Adam Tooze has written that after the Great War “It took geostrategic and historical imagination to comprehend the scale and significance of (World War One’s) power transition.”

The radical reordering of land use and the vast capital attached to it, the continuing legacy of the 2008 economic crash, ever increasing inequality and proliferating, widespread displays of climate change. All are conspiring to make untenable the way we’ve lived the 21st century so far, and sooner than we think. The status quo holds, until it doesn’t.

•••••

The Nordic countries have been grappling with a heat wave this summer like in western Canada:

“Extreme heat in the Arctic Finland,” FMI researcher Mika Rantanen tweeted two Mondays ago, “Utsjoki Kevo just recorded 33.5°C (92.3°F), which is not only the station’s new all-time heat record, but also the highest reliably measured temperature ever in the whole Finnish Lapland.”

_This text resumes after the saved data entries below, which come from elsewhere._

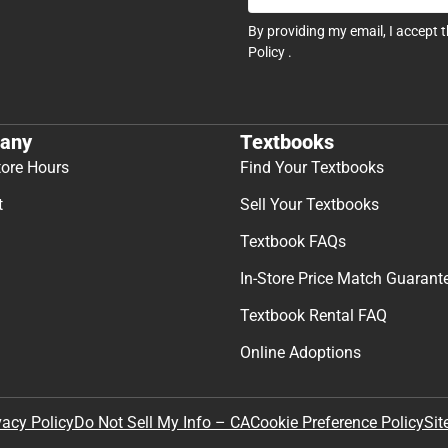
By providing my email, I accept 
Policy
.
any
Textbooks
tore Hours
Find Your Textbooks
t
Sell Your Textbooks
Textbook FAQs
In-Store Price Match Guarant
Textbook Rental FAQ
Online Adoptions
Sit
vacy Policy
Do Not Sell My Info – CA
Cookie Preference Policy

For two weeks, four latitudinal degrees shy of the Arctic Circle, we’ve enjoyed an astonishing unbroken string of brilliant, dry, 30C/86F or warmer days. Lake Saimaa is warm enough that you can jump off the dock without scrambling right back out. Looking around, it makes sense to wonder when people will begin to migrate north to live among these quiet lakes and boundless spruce, birch and pine forests. It’s perfect up here this summer.

And don’t tell anybody, but even better, this summer’s heat seems to have chased away most of the mosquitoes, the brawny ones, the ones with actual weight, the ones you can feel when they land on your shoulder. The bane of Nordic summer seem to have gone north for the summer.

Praise climate change for its small favors. But pity the Lapps.